A book of historical fiction, a poetry collection, and a work of non fiction make it to our list of books for your consideration

The front covers of the books
The front covers of the books

Annus Horribilis: By Avinab Datta-Areng, Penguin, 88 pages, Rs. 250.

This book of poetry slows your swift descent into stony cynicism about the genre. Annus Horribilis has 55 poems, each a quiet photograph, a painting. And Avinab Datta-Areng is the poet and photographer, painter and critic, all rolled into one. With his words, he creates the image of a moment in time, making sure you see every little detail that could otherwise be glossed over—here, he turns your eye to the quality of light; there, a person’s burden of history, silently carried. The reader is shown the many subliminal somethings that crisscross a seemingly mundane moment. The collection is poignant, personal, powerful, and Datta-Areng, just what today’s poetry and its readers need.

The Paris Bookseller: By Kerri Maher, Headline Publishing, 366 pages, Rs. 799.

Kerri Maher’s book is a work of historical fiction based on the life of Sylvia Beach, publisher and founder of the iconic Paris book store, Shakespeare and Company. It traces Beach’s journey—her duty as a World War I Red Cross nurse that brought her from the US to Paris, to her meeting Adrienne Monnier, who became her lover, the store’s founding in 1919, and everything that followed. Literary stars like Ezra Pound and Ernest Hemingway make an appearance but the story focuses on the bond that brought us James Joyce’s Ulysses. Beach was the book’s brave publisher, and her store the place where Joyce finished his masterpiece.
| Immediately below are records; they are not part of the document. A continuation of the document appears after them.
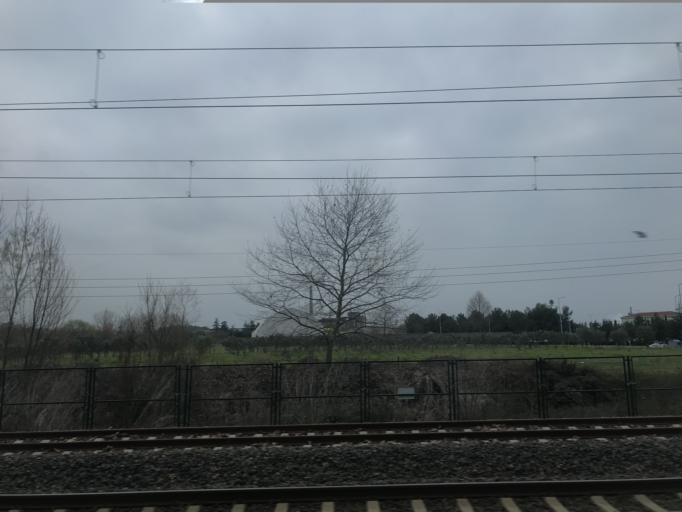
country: TR
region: Kocaeli
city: Darica
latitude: 40.8099
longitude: 29.3522
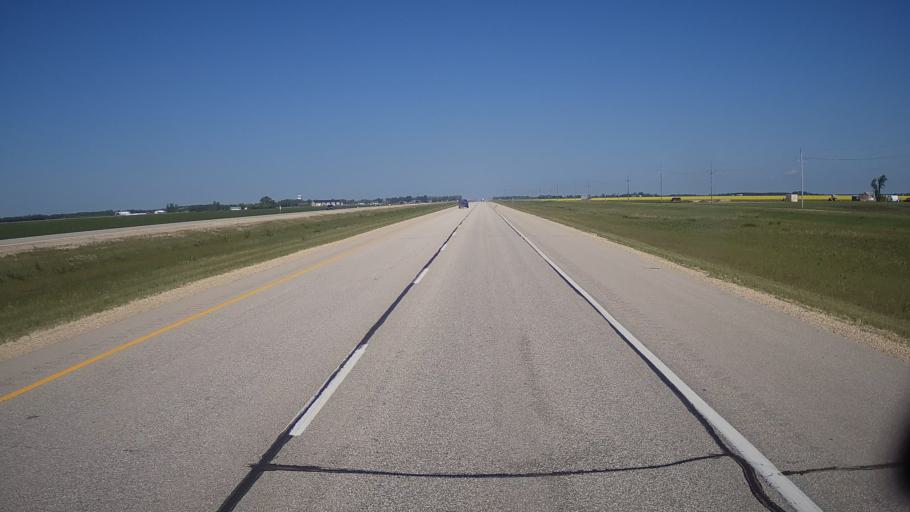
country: CA
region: Manitoba
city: Steinbach
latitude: 49.7196
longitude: -96.6920
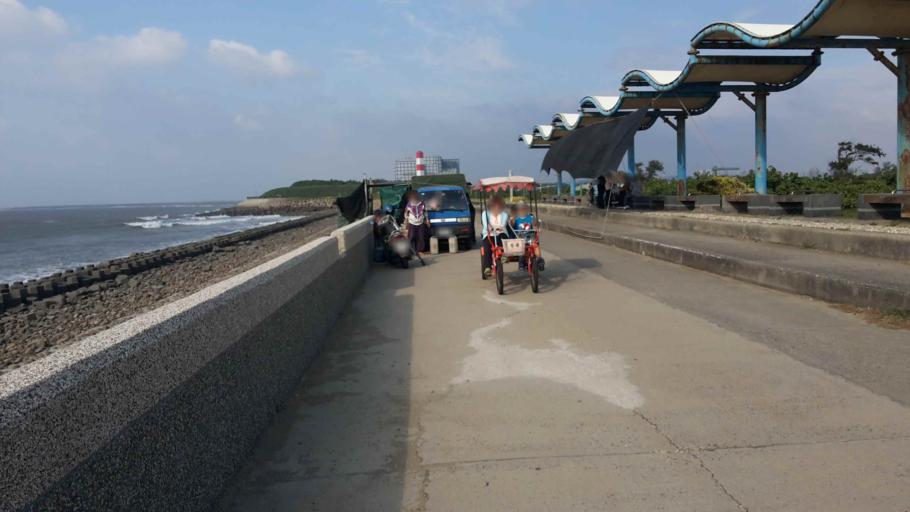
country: TW
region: Taiwan
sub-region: Hsinchu
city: Hsinchu
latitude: 24.8248
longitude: 120.9103
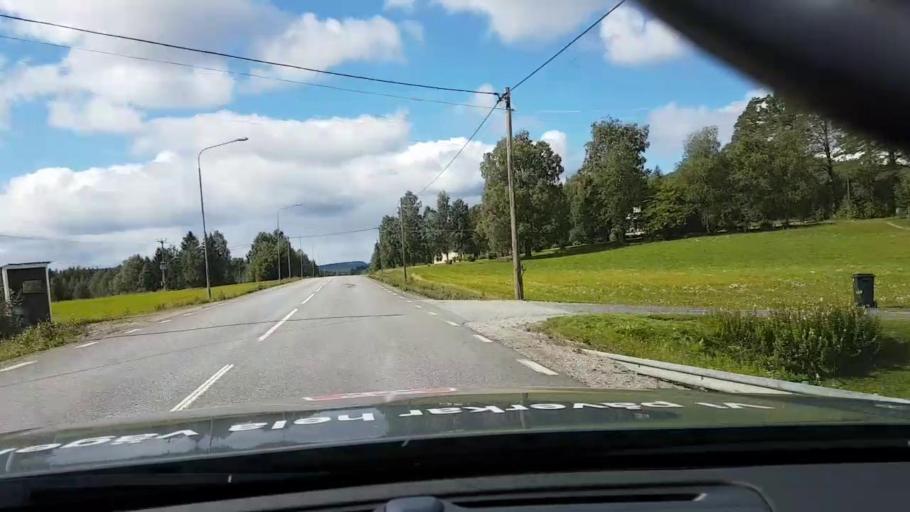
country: SE
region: Vaesternorrland
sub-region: OErnskoeldsviks Kommun
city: Bredbyn
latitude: 63.5264
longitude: 18.0303
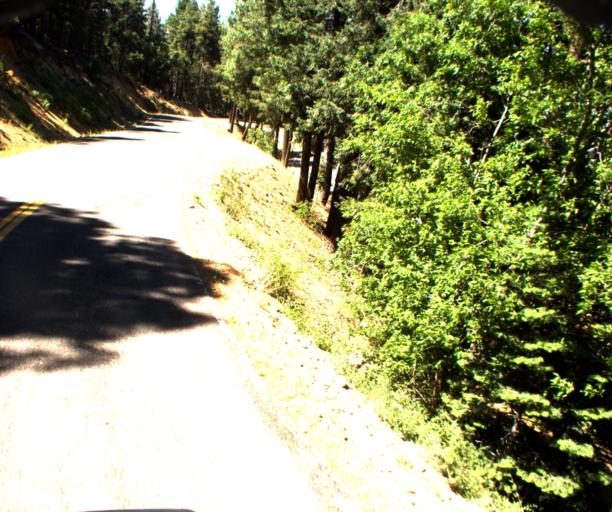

Though slow in parts, this is a warm spotlight on a stellar editor who recognised, supported and encouraged literary talent.

Capture The Dream—The Many Lives of Captain C.P. Krishnan Nair: By Bachi Karkaria, Juggernaut, 296 pages, Rs. 799.

In her characteristic style that combines a few too many puns with well-paced storytelling, veteran journalist Bachi Karkaria chronicles the life of Captain C.P. Krishnan Nair, best known as the founder of The Leela Palaces, Hotels and Resorts. The enterprising man from Kannur, Kerala, was in the army before he entered the textile trade, and then hospitality, always relying on his wife Leela for advice and support. In Karkaria’s telling, it’s clear that Nair, a man of uncommon charm, could work a room and turn every connection to his advantage. While she came to her project well after Nair’s death—the book marks his birth centenary—she speaks to his sons, daughters-in-law, close friends and associates, to tell the story of his remarkable life.